“You will find your wife has left it in the pot on the fire to keep warm.”
In no sweet mood my gentleman removed the banana leaf wrapping from the top of the pot, and the smell made him wonder what he was going to have for supper. He certainly was not prepared for the new dish his wife had concocted. The first thing his wooden fork brought out of the pot was a bunch of his much-prized feathers. Then followed his pearl shell breast ornament, his armlets, his necklaces, and all the articles of personal adornment upon which he had so prided himself, and by way of gravy his precious paints.

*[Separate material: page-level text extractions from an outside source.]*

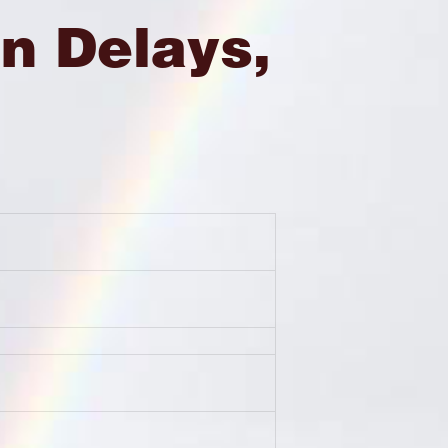
n Delays,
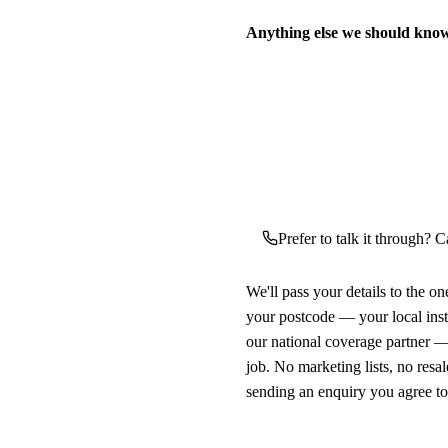
Anything else we should kno
Prefer to talk it through? Ca
We'll pass your details to the o
your postcode — your local ins
our national coverage partner —
job. No marketing lists, no resal
sending an enquiry you agree t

His temper was not improved when he found his neighbours, who were in the secret, laughing at him, and delivering a farewell message from his wife, to the effect that she was tired of doing all the work and providing all the food. If he would not make a garden he had better try to live on his ornaments.
What became of the man for a time I do not know, but the woman continued to live with her father at a neighbouring village.
About a year later she found, morning by morning, a fine bunch of bananas on the verandah of the house, and told her father it was evident someone wished to marry her. Her father kept watch and found it was the former husband who was putting the bananas on the verandah, and knowing his character, asked him from whose garden he had stolen them. With a meekness quite new to him the husband replied that he had not stolen them at all. They were grown in his own new garden, the result of his own work, and he had brought them to show his wife that he had learnt his lesson, and could, and would, provide food for her and the children, if she would return to him. She did return to him, and they lived happy ever afterwards.
John Bunyan tells us that he and his wife started life “as poor as poor might be, not having as much household stuff as a dish or a spoon betwixt us both.” The young Papuan couple are not quite so badly off as that, but few of us would like to set up housekeeping with their scanty stock. The bride will at least have a few pots, perhaps the result of her own work, or if she lives in a district where pots are not made, procured by barter from another district. She will have at least one big spoon, made by fastening part of a cocoanut shell to the end of a stick, and perhaps a smaller spoon also cut from cocoanut shell and carved. Her wardrobe will vary according to the district in which she lives, and may be as extensive as a few fibre skirts, or as scanty as a length of parcel string, or be absolutely nothing. Arms and ornaments are what the bridegroom brings to the common stock, for his clothes are scarcely worth counting.
Rocking the Cradle.
In time the cradle is wanted, and the young mother has not been able to buy one after the English pattern; but fortunately most of the real wants can be supplied by what grows around the native home, and the cradle comes from the banana plant. The fibre found in the stump is cleared of the soft pith that surrounds it, washed clean, and then twisted into a string as fine and nearly as evenly laid as whip cord; and the woman does all the twisting by rubbing the fibre between her hand and her thigh. When she has her string she makes the big bag that serves for the cradle, dyeing portions of the string as she goes along so as to work out her pattern. All the work is done without shuttle, mesh, or needle of any kind, and in the most used pattern there is only one length of string and only two knots—one at the beginning and one at the end of the work.